# Introduction to Jscatter

#### The aim of Jscatter is treatment of experimental data and models


* Reading and analyzing experimental data with associated attributes as temperature, wavevector, comment, ....
* **Multidimensional fitting** taking attributes into account.
* Providing useful models for **neutron and X-ray scattering** as form factors, structure factors
  and dynamic models (quasi elastic neutron scattering) and other topics.
* Simplified plotting with paper ready quality (preferred in xmgrace).
* Easy model building for non programmers.
* Python scripts to document data evaluation and modelling.

For more details see the 
[Documentation](https://jscatter.readthedocs.io/en/latest/index.html), 
[Beginners Guide](https://jscatter.readthedocs.io/en/latest/BeginnersGuide.html) or
[Examples](https://jscatter.readthedocs.io/en/latest/examples.html)

Included models are documented at 
[formfactor](https://jscatter.readthedocs.io/en/latest/formfactor.html), 
[structurefactor](https://jscatter.readthedocs.io/en/latest/structurefactor.html) or
[dynamic](https://jscatter.readthedocs.io/en/latest/dynamic.html)

This Notebook aims to give a short introduction for Beginners with the possibility to play around with some examples to explore the posibilities without the need to do a full installation.

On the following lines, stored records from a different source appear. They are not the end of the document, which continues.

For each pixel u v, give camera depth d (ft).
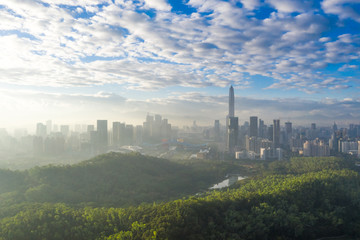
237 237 638.53
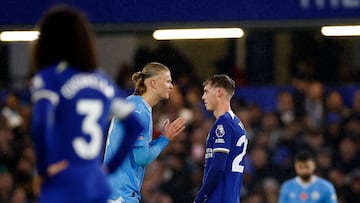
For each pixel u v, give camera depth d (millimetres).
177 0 28188
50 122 13875
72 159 14289
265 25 28016
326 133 41969
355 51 45219
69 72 14414
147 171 40562
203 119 42125
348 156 41156
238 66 44625
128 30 28469
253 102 42844
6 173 41156
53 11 14633
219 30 29766
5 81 45656
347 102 43281
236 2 28047
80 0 28516
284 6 27828
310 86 43281
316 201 34812
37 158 13812
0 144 41812
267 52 44469
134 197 23984
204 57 45219
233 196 24203
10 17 28859
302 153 35094
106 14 28406
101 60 44625
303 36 44562
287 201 35312
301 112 42531
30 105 43562
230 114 24391
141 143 23703
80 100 14352
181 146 41281
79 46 14539
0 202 40531
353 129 41969
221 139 23891
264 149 41125
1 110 43281
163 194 40219
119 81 44312
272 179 40500
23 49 44969
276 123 41938
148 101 24297
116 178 23766
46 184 14242
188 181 40375
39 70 14648
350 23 27625
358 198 40469
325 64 45625
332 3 27656
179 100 42469
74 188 14180
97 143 14539
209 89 24547
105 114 14719
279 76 44688
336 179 40750
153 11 28297
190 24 28188
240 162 24406
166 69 24500
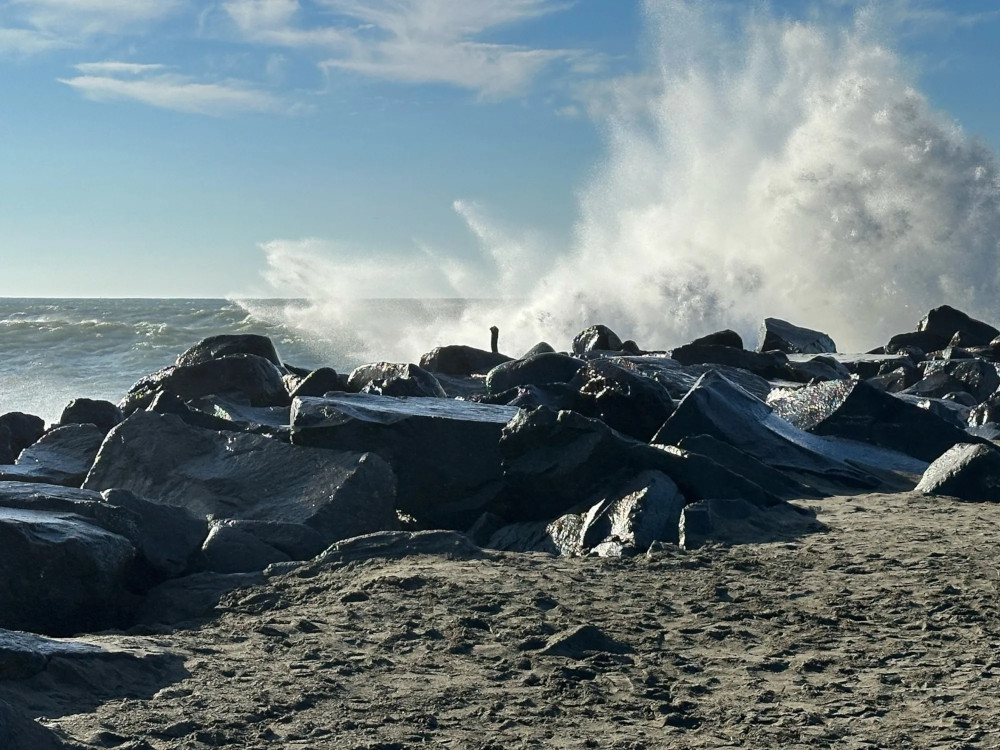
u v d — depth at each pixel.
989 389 18.00
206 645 5.81
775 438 11.16
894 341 26.44
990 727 4.62
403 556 7.70
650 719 4.80
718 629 6.07
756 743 4.51
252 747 4.40
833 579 7.05
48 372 37.47
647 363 17.72
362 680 5.27
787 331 26.83
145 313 86.69
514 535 9.07
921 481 10.39
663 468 9.10
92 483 9.59
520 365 15.49
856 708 4.90
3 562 6.45
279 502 8.74
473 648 5.77
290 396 14.38
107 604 6.80
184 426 9.95
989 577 7.00
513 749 4.44
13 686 4.80
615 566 7.47
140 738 4.39
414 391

A typical example for data analysis is given in [Jscatter_DataAnalysis.ipynb](Jscatter_DataAnalysis.ipynb).

### Content
- Demonstration for 1D data in **dataArray** with later fitting a parabola
- Demonstration of multiple 1D data in **dataList**
- Demonstration of multiple 1D data in a **dataList** using attributes from read data
- 2D fit data with an X,Z grid data and Y values


![Jscatter](https://jscatter.readthedocs.io/en/latest/_images/Jscatter.jpeg "Jscatter")

#### Prerequisite 
Install Jscatter and prerequisites on readonly Jupyter server

For installing on Linux, Mac or Windows visit the [installation instructions](https://jscatter.readthedocs.io/en/latest/Installation.html).

In [None]:
import sys
# Install jscatter (optional: "==1.1.0" forces a specific version)
!{sys.executable} -m pip install jscatter          
%matplotlib notebook

import jscatter as js
import numpy as np
js.usempl(True)   # force matplotlib, not needed in Linux

## dataArray with 1D data and later fitting 

**dataArray** is a container for matrix like data like a spreadsheet (numpy ndarray). Additional to the entries in the spreadsheet we have attributes describing metadata like the temperature of the measurement related to the spreadsheet data accessible as data.temperature.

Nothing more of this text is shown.